Que répondez-vous aux personnes qui accusent les pouvoirs algériens et marocains d’avoir envoyé les fauteurs de troubles ?

Le Maroc a l’habitude d’envoyer des gens, ce n’est pas nouveau. Ils l’ont fait à Nairobi en 2007, à Dakar en 2011 où ils ont frappé des sahraouis et les ont exclu du Forum. La presse n’en avait pas parlé. Cette fois-ci les Marocains sont venus moins nombreux mais toujours avec un groupe. Pour le groupe d’Algériens, je ne pense pas que ce soit le régime qui l’ait envoyé. Je n’arrive pas à expliquer ce comportement, ce sont avant tout des étudiants pas des travailleurs.

Au sujet du débat sur le gaz de schiste, pensez-vous que les défenseurs de l’exploitation de ce type de gaz présents au FSM puissent avoir été missionnés par l’État algérien ?

Concernant le gaz de schiste, il y avait des associations qui étaient pour et d’autres contre, chacune a fait une thématique dans un esprit démocratique. Étant donné que ces débats ne peuvent pas être organisés en Algérie, je dirais que c’était positif, que le sujet a été débattu de manière objective lors du Forum en Tunisie.

Globalement, quelle leçon tirez-vous des évènements ?

Je positive les choses. Au-delà de ces groupes qui ne représentent pas l‘Algérie moderne, tolérante et conviviale il y a eu des associations de jeunes, d’étudiants qui ont fait un travail remarquable qui est passé inaperçu chez la presse nationale. Ce travail autour de thématiques qui étaient constructives, a été reconnu par nos partenaires et les ONG étrangères présentes au Forum. Ça a permis au Collectif associatif algérien de faire participer de nouvelles associations puis par la suite de faire une sélection pour que le prochain FSM (organisé au Canada) regroupe des personnes utiles à l’Algérie et à l’humanité.

Justement, vous ne pensez pas que la délégation algérienne était trop importante, d’où les difficultés de gestion ?

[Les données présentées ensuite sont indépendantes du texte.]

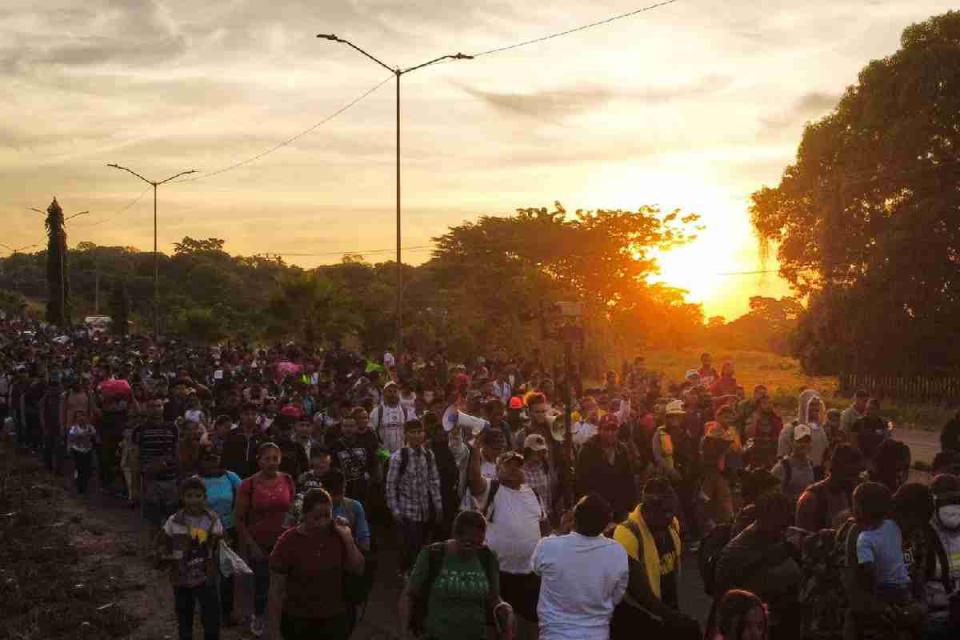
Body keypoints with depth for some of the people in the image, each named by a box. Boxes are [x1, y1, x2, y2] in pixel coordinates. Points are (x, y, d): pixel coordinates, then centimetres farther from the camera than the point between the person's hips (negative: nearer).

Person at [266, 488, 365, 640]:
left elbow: (358, 570, -4)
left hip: (334, 620, 2)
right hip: (298, 622, -2)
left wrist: (347, 537, -13)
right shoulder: (288, 542, -14)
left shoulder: (337, 536, -4)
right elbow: (276, 590, -10)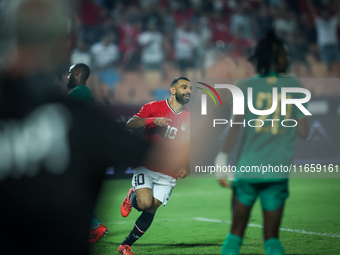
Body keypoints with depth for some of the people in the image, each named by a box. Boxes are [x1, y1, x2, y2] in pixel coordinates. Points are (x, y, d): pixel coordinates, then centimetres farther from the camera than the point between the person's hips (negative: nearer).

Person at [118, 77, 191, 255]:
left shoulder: (188, 119, 11)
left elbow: (187, 147, 21)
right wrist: (153, 120, -27)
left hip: (167, 175, 4)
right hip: (146, 168, -3)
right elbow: (130, 124, -12)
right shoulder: (154, 107, -1)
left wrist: (185, 167, 3)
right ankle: (132, 197, 13)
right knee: (145, 203, -23)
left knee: (151, 210, -3)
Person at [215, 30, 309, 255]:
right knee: (272, 237, 6)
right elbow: (304, 132, 4)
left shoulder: (247, 87, -1)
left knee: (236, 233, 10)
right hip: (277, 172, 1)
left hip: (247, 169, 0)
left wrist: (223, 158, -6)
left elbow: (236, 127, -9)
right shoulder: (294, 87, 3)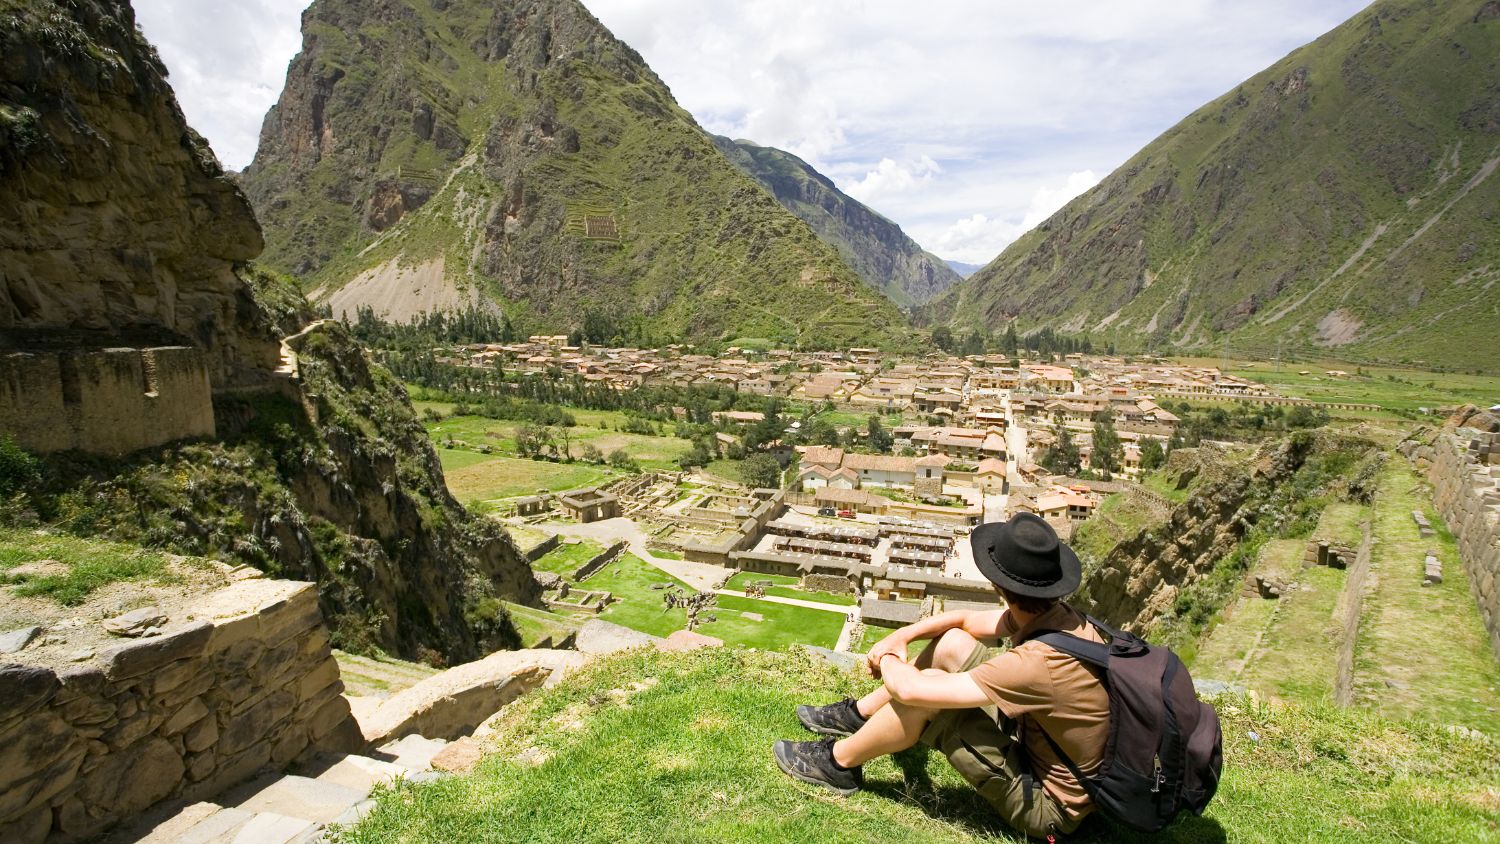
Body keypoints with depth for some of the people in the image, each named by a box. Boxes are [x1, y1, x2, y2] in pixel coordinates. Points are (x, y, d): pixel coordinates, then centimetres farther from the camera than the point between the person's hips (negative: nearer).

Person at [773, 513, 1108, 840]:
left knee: (923, 691, -22)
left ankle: (839, 763, 3)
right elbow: (967, 619, 6)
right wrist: (900, 637, -6)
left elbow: (909, 689, -32)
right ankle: (859, 714, 16)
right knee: (953, 643, -1)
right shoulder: (1058, 616, -11)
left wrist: (886, 659, -10)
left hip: (1048, 806, -8)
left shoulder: (1040, 663, -36)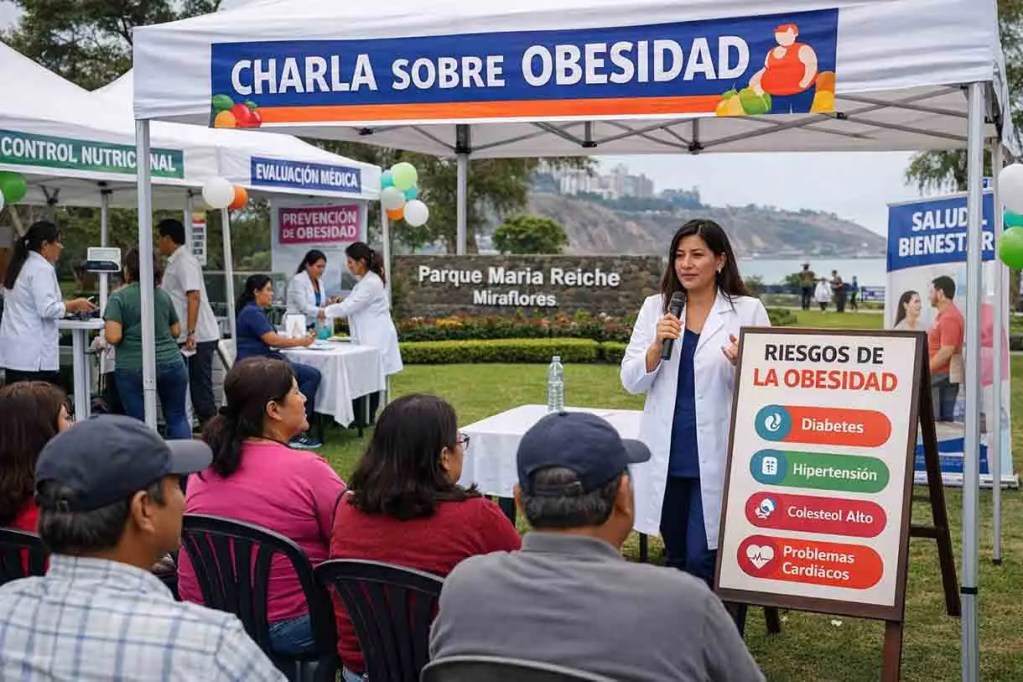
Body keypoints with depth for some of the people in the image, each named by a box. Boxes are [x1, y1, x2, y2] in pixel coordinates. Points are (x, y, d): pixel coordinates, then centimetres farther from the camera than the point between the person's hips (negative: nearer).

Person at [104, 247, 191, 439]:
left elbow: (113, 337, -14)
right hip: (171, 364, 3)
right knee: (177, 417, 13)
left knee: (139, 423, 7)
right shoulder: (163, 295, 8)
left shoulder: (118, 297, -6)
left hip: (132, 368, -3)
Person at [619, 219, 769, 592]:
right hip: (667, 456, 4)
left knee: (702, 560, -4)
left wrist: (742, 365, -24)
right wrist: (657, 345, -15)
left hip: (717, 457, -3)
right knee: (676, 559, 15)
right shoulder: (656, 307, 5)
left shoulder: (748, 311, -3)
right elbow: (631, 381, 3)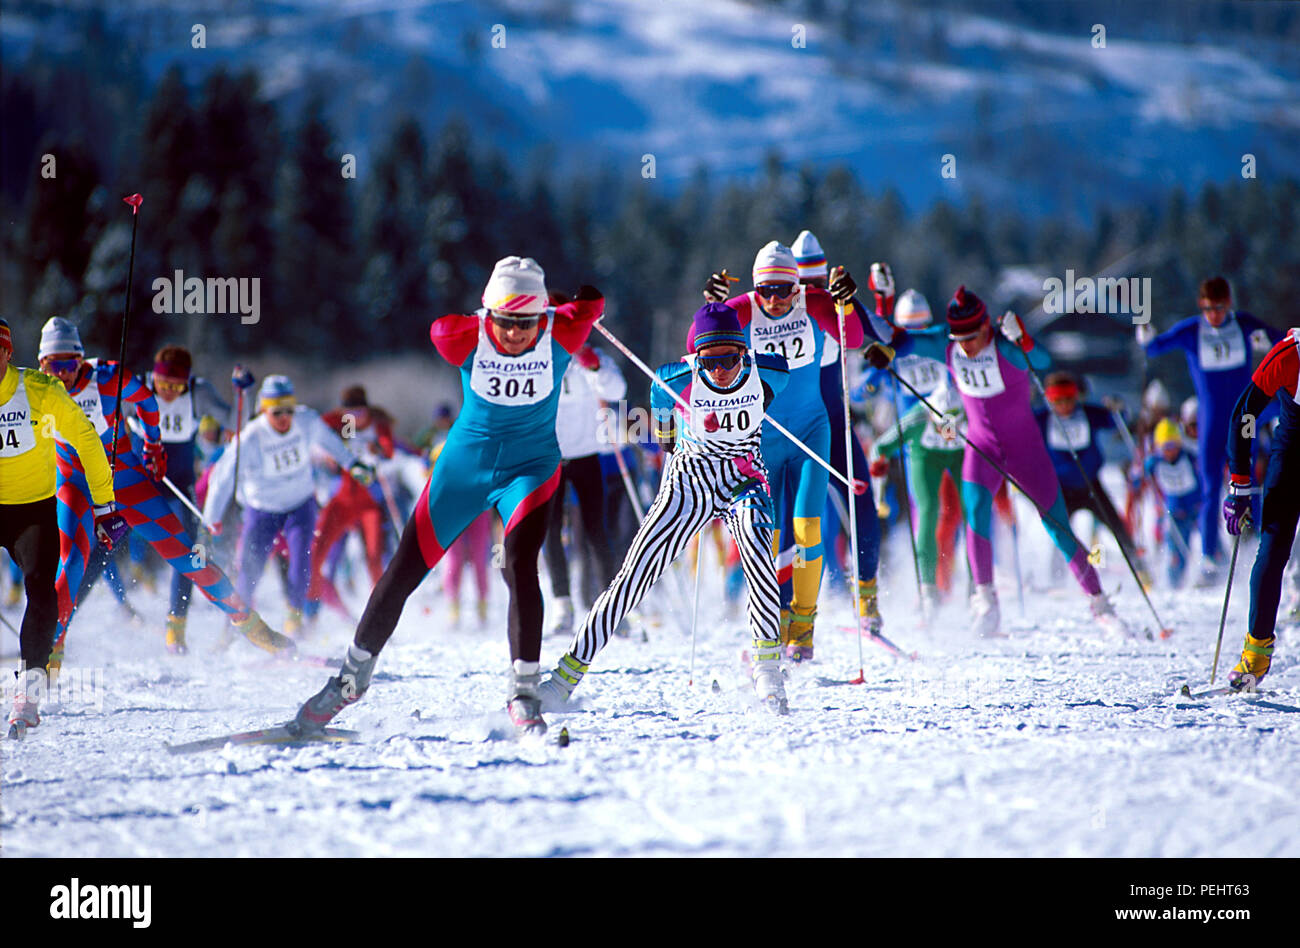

C’était une folie de prendre 1200 personnes d’un collectif d’associations qui ne se connaissent pas. On a pris des personnes d’associations les plus mûres pour leur confier des responsabilités. Il y avait un comité de pilotage de huit membres mais certains étaient nouveaux. Il faut reconnaitre qu’il y a eu des défaillances au niveau du collectif. Mais, ce moment nous a permis de faire une autocritique et de constater des insuffisances. La leçon que l’on tire c’est qu’il faut fournir plus de travail et se concerter davantage. Nous n’avons pas le droit de faire des erreurs dans ce genre de forum, tous les pays sont présents et il faut donner une bonne image de l’Algérie.

La société civile algérienne doit faire l’effort d’initier des espaces de concertation. On en a les capacités. Désormais, notre souhait est d’organiser le prochain Forum maghrébin en Algérie. L’idée a été proposée et nous allons travailler dessus.

Finalement, malgré tout ce qu’il s’est passé, il y a eu des moments solennels comme lors de la marche de clôture où Marocains, Mauritaniens, Algériens, Tunisiens et Sahraouis étaient réunis. Il y avait tous les drapeaux, aucun pays n’était exclu.